Give back the line that contains "The Book of Ecclesiastes is" and every following line, exactly as they appear, through the end of the data.

• _Record set_
------------------------------------------------------------

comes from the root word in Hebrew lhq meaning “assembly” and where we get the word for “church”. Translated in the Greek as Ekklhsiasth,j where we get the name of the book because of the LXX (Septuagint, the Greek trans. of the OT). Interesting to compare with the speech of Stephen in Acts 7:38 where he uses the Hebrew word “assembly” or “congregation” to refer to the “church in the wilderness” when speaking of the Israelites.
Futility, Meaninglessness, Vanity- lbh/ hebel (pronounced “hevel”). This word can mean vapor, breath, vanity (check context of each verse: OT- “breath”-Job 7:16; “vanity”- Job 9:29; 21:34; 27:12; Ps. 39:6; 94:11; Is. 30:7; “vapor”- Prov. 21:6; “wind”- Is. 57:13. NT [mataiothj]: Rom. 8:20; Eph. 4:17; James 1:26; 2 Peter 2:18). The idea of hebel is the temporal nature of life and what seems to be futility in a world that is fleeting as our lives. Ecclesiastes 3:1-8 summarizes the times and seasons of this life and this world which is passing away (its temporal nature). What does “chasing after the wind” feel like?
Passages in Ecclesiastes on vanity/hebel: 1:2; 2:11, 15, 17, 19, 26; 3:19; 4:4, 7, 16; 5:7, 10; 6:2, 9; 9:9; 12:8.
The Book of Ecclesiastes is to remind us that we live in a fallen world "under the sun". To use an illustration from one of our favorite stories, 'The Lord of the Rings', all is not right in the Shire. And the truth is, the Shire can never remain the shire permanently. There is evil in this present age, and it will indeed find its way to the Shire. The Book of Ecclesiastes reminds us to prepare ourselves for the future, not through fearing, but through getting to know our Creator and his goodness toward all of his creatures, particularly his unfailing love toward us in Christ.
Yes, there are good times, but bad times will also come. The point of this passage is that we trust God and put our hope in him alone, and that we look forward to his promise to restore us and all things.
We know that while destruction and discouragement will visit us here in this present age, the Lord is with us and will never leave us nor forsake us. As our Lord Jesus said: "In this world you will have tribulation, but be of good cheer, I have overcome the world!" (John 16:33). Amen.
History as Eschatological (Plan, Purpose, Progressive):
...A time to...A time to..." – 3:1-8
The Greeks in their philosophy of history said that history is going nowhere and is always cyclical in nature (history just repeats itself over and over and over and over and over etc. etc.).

------------------------------------------------------------

• _Output_
The Book of Ecclesiastes is to remind us that we live in a fallen world "under the sun". To use an illustration from one of our favorite stories, 'The Lord of the Rings', all is not right in the Shire. And the truth is, the Shire can never remain the shire permanently. There is evil in this present age, and it will indeed find its way to the Shire. The Book of Ecclesiastes reminds us to prepare ourselves for the future, not through fearing, but through getting to know our Creator and his goodness toward all of his creatures, particularly his unfailing love toward us in Christ.
Yes, there are good times, but bad times will also come. The point of this passage is that we trust God and put our hope in him alone, and that we look forward to his promise to restore us and all things.
We know that while destruction and discouragement will visit us here in this present age, the Lord is with us and will never leave us nor forsake us. As our Lord Jesus said: "In this world you will have tribulation, but be of good cheer, I have overcome the world!" (John 16:33). Amen.
History as Eschatological (Plan, Purpose, Progressive):
...A time to...A time to..." – 3:1-8
The Greeks in their philosophy of history said that history is going nowhere and is always cyclical in nature (history just repeats itself over and over and over and over and over etc. etc.).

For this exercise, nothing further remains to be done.